Work request:
Go through the material below and copy all lines with "down".

The input:
● ● ● ●

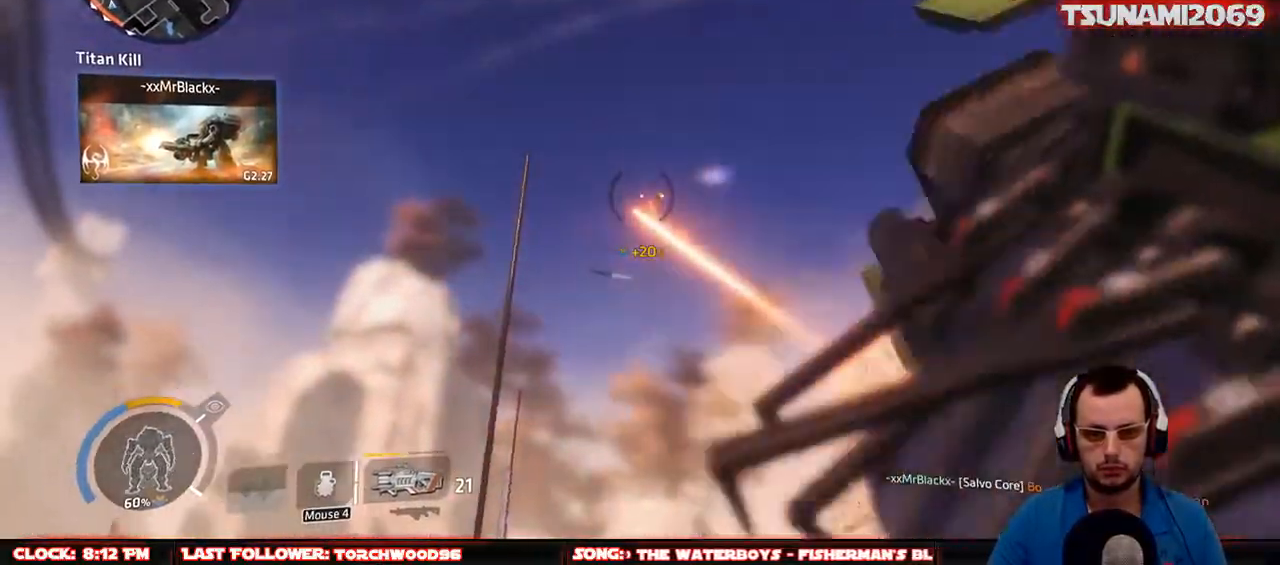
{"keys": [], "mouse": ["left", "right"], "events": [[233, "mouse_left", "down"]]}
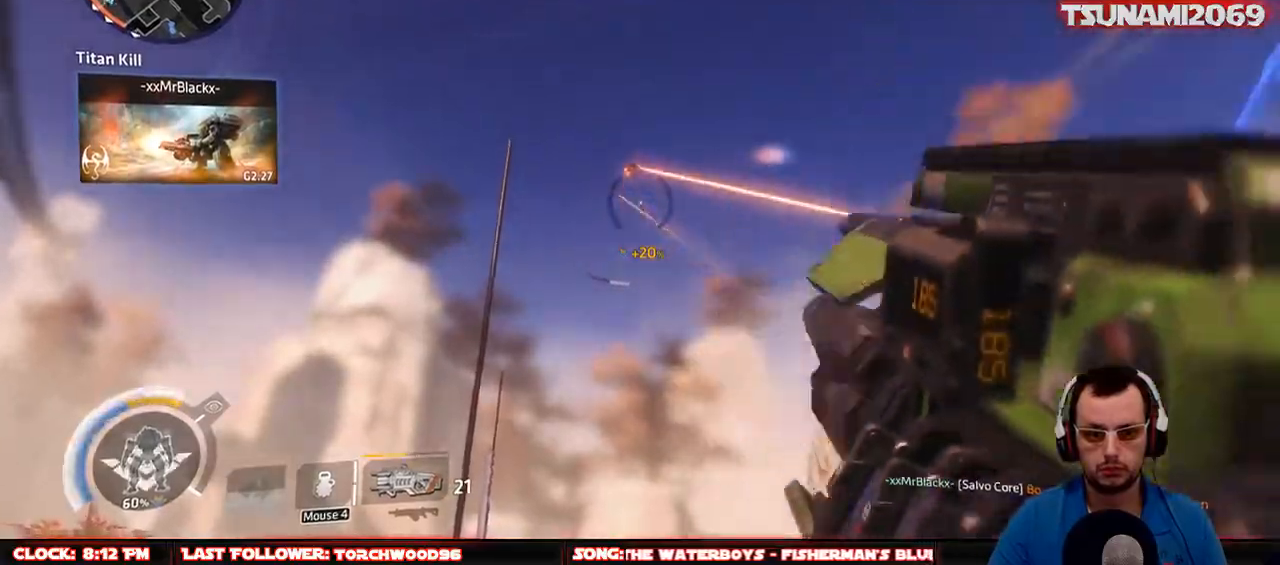
{"keys": [], "mouse": ["left", "right"], "events": []}
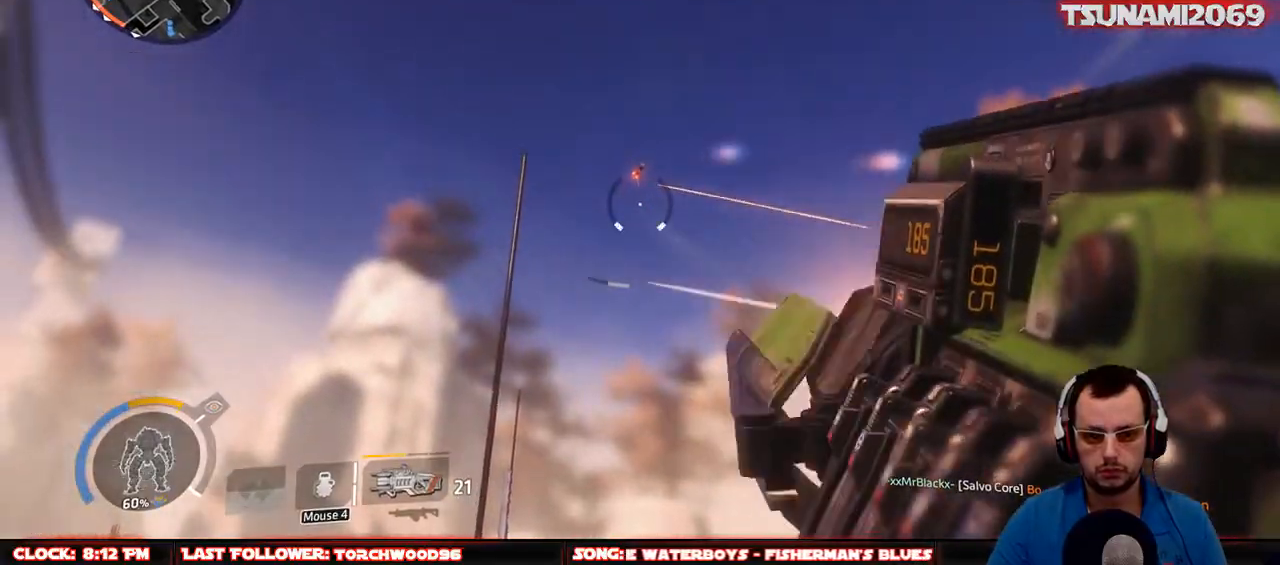
{"keys": [], "mouse": ["left", "right"], "events": []}
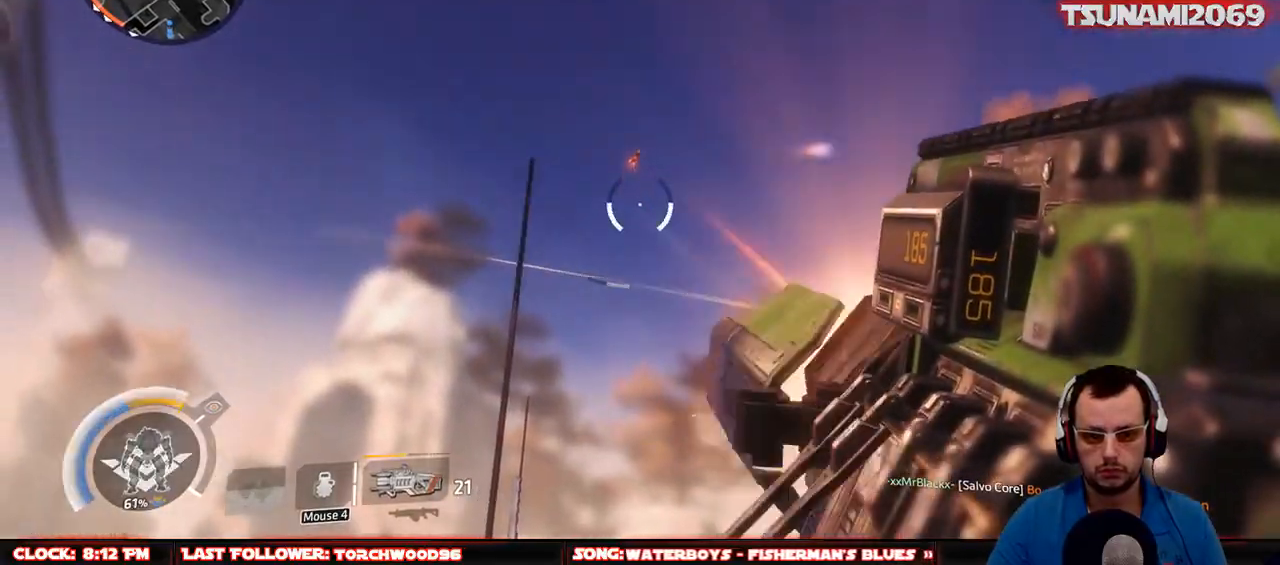
{"keys": [], "mouse": ["left", "right"], "events": []}
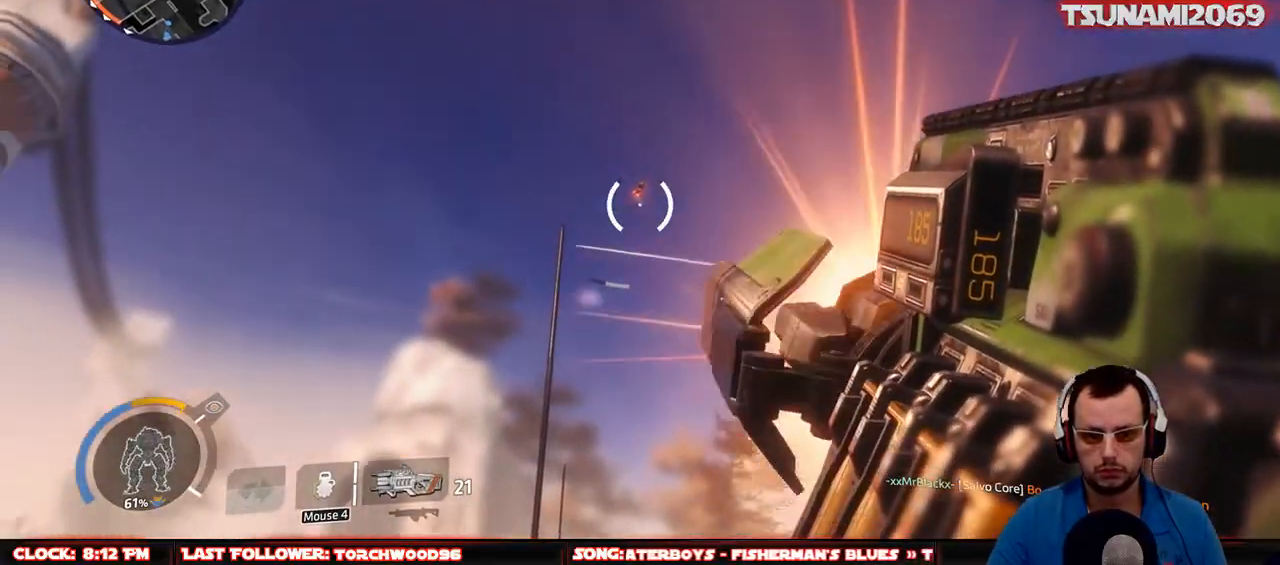
{"keys": [], "mouse": [], "events": [[400, "mouse_left", "up"], [450, "mouse_right", "up"]]}
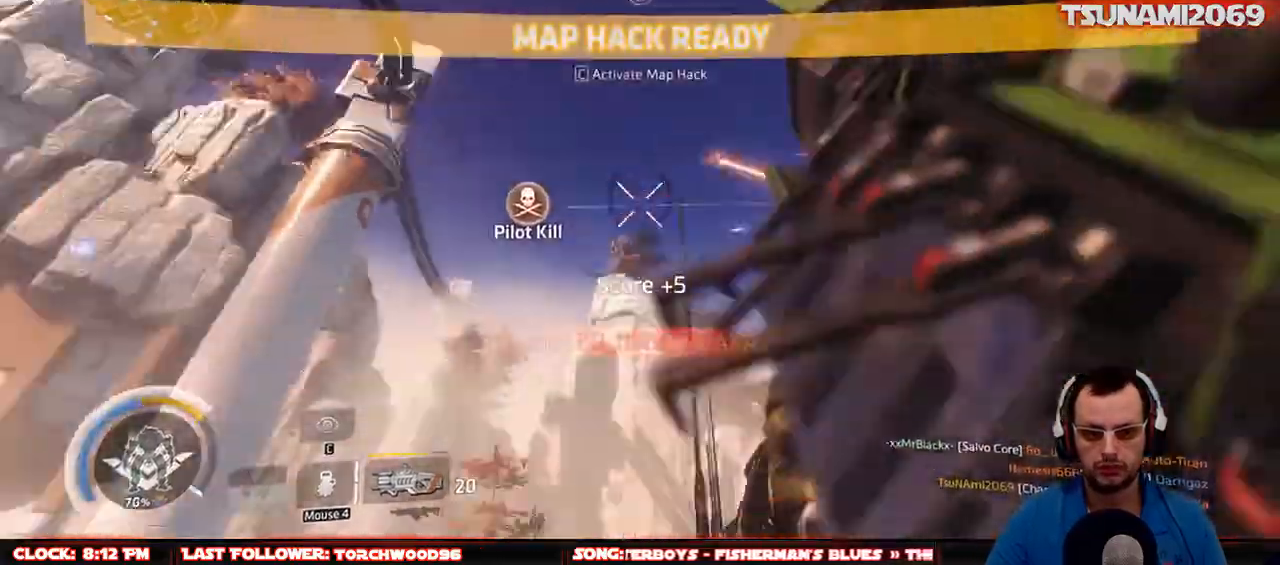
{"keys": ["w"], "mouse": [], "events": [[83, "w", "down"], [233, "space", "down"], [317, "space", "up"], [467, "space", "down"], [500, "space", "up"]]}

● ● ● ●

Answer to this exercise:
{"keys": [], "mouse": ["left", "right"], "events": [[233, "mouse_left", "down"]]}
{"keys": ["w"], "mouse": [], "events": [[83, "w", "down"], [233, "space", "down"], [317, "space", "up"], [467, "space", "down"], [500, "space", "up"]]}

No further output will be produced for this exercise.